Wednesday, July 03, 2013

A republic of private interests


The passage from communal to individual property of land was the consequence of conquest, at least in the more recent and well documented examples, in the Americas, Africa and Asia. The invader wanted to take the land from the native. To do this he could exterminate the conquered people. But, if they were numerous and used to such labour, he could keep the people in bondage to till the soil to his advantage. Killing or chasing off the natives meant bringing in labour, either from the invader’s place of origin or from elsewhere. These were subjected to the new land owners. If the invader kept the people, he had to dispossess them of their common property by more devious means. The habitual method (see Tocqueville, Luxemburg, Allen et al.) was to change the local tribal leader, who was elected and revocable, into the hereditary proprietor of the community’s land. He was then coerced or bribed to give away portions of it, or he might lose all for an act of treason or rebellion, real or supposed.

The private property of land is originally the result of robbery with violence.  And so it must be, as it contradicts the foundations of society, which are the common weal and its governance, and opposes the state and the private person. Governments swing continually between tight control and laissez faire, turning from demagogy to plutocracy and back again. They are in a double bind. Obliged constitutionally to protect and encourage the accumulation of private wealth, as well as insuring the pursuit of happiness for all. And, in the most obvious case of land property, one person’s gain is another person’s loss as the land surface of the planet is only very marginally extensible.

Governments have to synthesise the nebulous concept of common good and the precision of private interests. They are expected to steer nations towards future goals. This needs perspective and foresight, a vision of the wider picture and of the long term. But these expectations are drowned out, by the urgencies of arbitrating the sharing of wealth between labour and capital, and of keeping the workers in their place and the rich in theirs. And there are the infernal rounds of funding recurrent election campaigns, and the campaigns themselves. No wonder politicians are seen as hopeless and helpless, and as being bought and sold. Who needs a naked emperor, and would he be of more use if he were clothed? The difference between autocracy and republic is that the autocrat relies on the threatening throng to subdue the privileged few, whereas the republic unites the few against the throng.

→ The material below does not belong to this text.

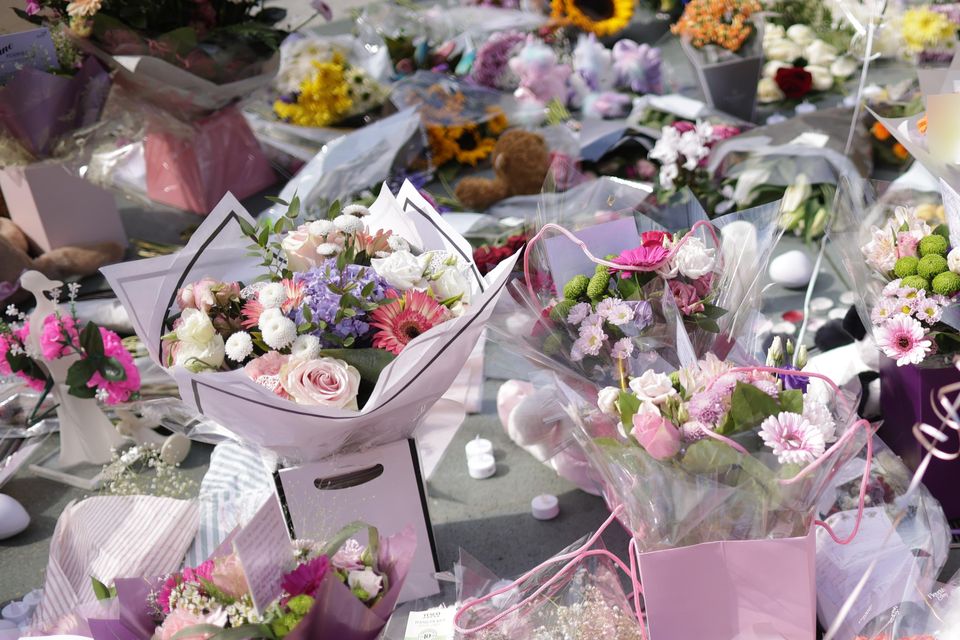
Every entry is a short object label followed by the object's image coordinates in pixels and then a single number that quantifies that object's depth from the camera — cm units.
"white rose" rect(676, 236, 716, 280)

To have or have not was, and is, a question of armed force. Force used to take and force to keep. This violence began with the acquisition of land. Then, whenever trade developed, it spread to the monetisation of exchanges and the control of credit. Finally, with the mechanisation of industry, it concerned the property of all the means of production. The ground, money, tools, patents and copyrights are the capital that demands a share of the value produced by labour. The state also takes a share for its running costs, which complicates its role as arbiter of capital and labour. Capital needs force for protection and labour needs legislation to restrain that force. The state supplies both services, but is unable to resolve the dilemma of private and public, of the individual and the group, of property and community.

The state as a power exterior and superior to the community was also the result of conquest. The passage from elected chiefs, first among peers, to hereditary monarchs accompanied the transmittable private ownership of land. The king owned and ruled his kingdom, and his law was backed by military might. War was his principal occupation, war on his rebellious subjects and war to increase his domains. Royal absolutism was a static aristocratic concept, where status and property were inherently inherited qualities. Guns levelled the battle-field and gave power to rural gentry and urban merchants, who would constitute the capitalist foundation of the industrial revolution. Government returned to its electoral form of primo inter pares, but land property remained private. It even determined the right to vote, which was reserved to proprietors until domiciliation became the criterion and included rent payers. And so was born the republic of private interests.

Private and public, individual and state are in perpetual conflict, but this is the heritage of past divisions into conqueror and conquered, have and have not, winner and loser. Armed force created a duality in society. Primitively ethnic, it became cultural, social and ideological, in a continuing justification of the original theft and of government partiality. Descendant of monarchy the state is proprietor, buying, selling and extorting on a grand scale. The state occasionally takes over all property, but this alienates everyone, except its functionaries, and brings about a police regime, which is very rigid and unproductive. Generally the state is a proprietor among others, and its legislation reinforces its own powers and those of its peers. However, now that the whole global structure is wobbling, humanity (99%) may have the opportunity to reclaim its common earthly heritage. Or at least take a step in that direction.